Una dieta mediterranea ricca di grassi “buoni”, cioè soprattutto grassi di origine vegetale, da olio o frutta secca ad esempio, grassi del pesce e anche quelli saturi dei latticini, può proteggere da malattie come cancro al seno, infarto, ictus e diabete.
Lo indica l’analisi di studi precedentemente pubblicati, i cui risultati sono resi noti sulla rivista Annals of Internal Medicine.
La revisione dei dati è stata condotta da Hanna Bloomfield, dell’Università del Minnesota, che spiega: «Per anni ci è stato raccomandato di limitare il consumo di grassi di ogni tipo in quanto i grassi sono stati ritenuti comunque qualcosa di dannoso per la salute; ma questa raccomandazione ha portato a un aumento dei consumi di carboidrati molto raffinati e parallelamente non ha coinciso con la diminuzione di malattie croniche come il diabete, problemi cardiovascolari e obesità».
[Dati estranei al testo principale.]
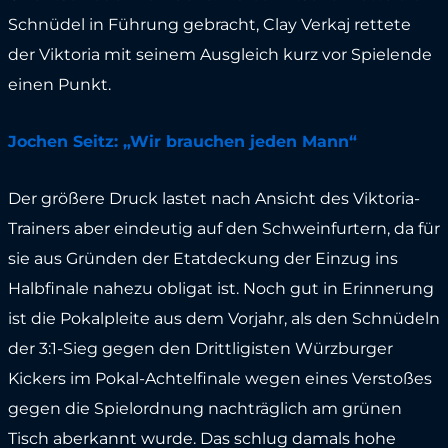
Schnüdel in Führung gebracht, Clay Verkaj rettete
der Viktoria mit seinem Ausgleich kurz vor Spielende
einen Punkt.
Jochen Seitz: „Wir brauchen jeden Mann“
Der größere Druck lastet nach Ansicht des Viktoria-
Trainers aber eindeutig auf den Schweinfurtern, da für
sie aus Gründen der Etatdeckung der Einzug ins
Halbfinale nahezu obligat ist. Noch gut in Erinnerung
ist die Pokalpleite aus dem Vorjahr, als den Schnüdeln
der 3:1-Sieg gegen den Drittligisten Würzburger
Kickers im Pokal-Achtelfinale wegen eines Verstoßes
gegen die Spielordnung nachträglich am grünen
Tisch aberkannt wurde. Das schlug damals hohe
Partendo da questa premessa i ricercatori statunitensi hanno voluto verificare se il consumo totale di quei grassi tipici della dieta mediterranea fosse associato a ridotto o aumentato rischio di malattie quali cancro, diabete, infarto o ictus.
Ne è emerso che più si resta fedeli alla dieta mediterranea, indipendentemente dalla quantità di grassi “buoni” consumati, più si è protetti dalle malattie.

Fonte: H E Bloomfield et al. Annals of Internal Medicine. Published online 19 July, 2016.